Air Force creates new office to crunch human capital data

The Air Force is standing up a new human capital analytics office, hoping to make better use of the data it already has in order to help solve ongoing recruitin...

The Air Force is standing up a new human capital analytics office, hoping to make better use of the data it already has in order to help solve ongoing recruiting and retention challenges.

The new cell — based within the office of the assistant secretary for manpower and reserve affairs — will initially operate as a two-year pilot program, staffed by a small team of data experts partnered with personnel experts from the office of the undersecretary of Defense for personnel and readiness.

Gabe Camarillo, Assistant Secretary of the Air Force for Manpower and Reserve Affairs
Gabe Camarillo, Assistant Secretary of the Air Force for Manpower and Reserve Affairs

“There’s pockets of analytic capability that are within the Air Force today, but I envision this office as being the connective tissue to link up the recuriters and the personnel community with all of the folks that provide complex analytic information on the manpower side throughout the department,” Gabe Camarillo, the assistant secretary of the Air Force for manpower and reserve affairs said during a wide-ranging interview for On DoD with Jared Serbu. “The goal is that in the long term it’ll be a critical resource for helping us manage the talent that we need.”

As to new accessions, Camarillo said officials believe better analytics could help identify untapped sources of talent throughout the country and give the Air Force access to future military members and government civilians who aren’t targeted by current recruiting practices.

“Our recruiting service is, proportionally, the smallest in the Department of Defense. We have to do more with fewer resources because we have fewer people who can be present in communities, so with data analytics, we think we can do microtargeting of communities where we think we can attract talent that we don’t attract today,” he said.

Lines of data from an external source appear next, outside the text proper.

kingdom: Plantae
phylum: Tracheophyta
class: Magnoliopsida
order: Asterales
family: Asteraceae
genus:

On retention, Camarillo said better data analytics could, for example, help the Air Force identify more effective incentives to help stop an ongoing exodus of pilots to the private sector.

“We’ve already done a lot in the area of retention surveys to begin to address that challenge, so my question is how can data analytics help us in the future to identify trends, retention challenges, opportunities, even before they become a major challenge for us? I want to be predictive from a talent management perspective.”

One of the office’s first tasks will be to begin improving the Air Force’s ability to aggregate and analyze manpower data that’s stored in incompatible, relatively inaccessible formats across various, purpose-built legacy IT systems. A similar DoD-wide effort is now underway as part of the Office of People Analytics established earlier this year by Defense Secretary Ashton Carter.

“They’re working with resources like the Defense Manpower Data Center and other treasure troves of human capital data to see how we might be able to scratch the surface in terms of spotting trends that help us manage talent,” Camarillo said. “That’s one of the challenges we face up front — part of it’s technical, part of it’s institutional, but we have to start to take those steps now to help us prepare for the future.”

The Air Force created the office in late September as one of 13 separate diversity and inclusion initiatives announced by Air Force Secretary Deborah Lee James. Other elements in the broader project include requiring more female and minority representation on Air Force command selection boards, giving female airmen more time to decide whether to stay in the Air Force after they become pregnant, adding more professional development programs for Air Force civilians and encouraging minorities to join career fields in which they’re currently underrepresented, such as pilots, air battle management, combat systems and cyber and intelligence operations.

The 13 initiatives are a follow-on to nine other diversity and inclusion programs James announced last year, and Camarillo said the Air Force intends to use the new analytics office to help measure the extent to which they’re serving their stated purposes of adding more diverse perspectives to the service’s talent pool and increasing innovation.

“We want to see how all of these initiatives are performing,” he said. “We’ve seen some signs of success from the 2015 initiatives, but we want to monitor the data not only to inform how well we’re doing on current policy but what might work best in the future.”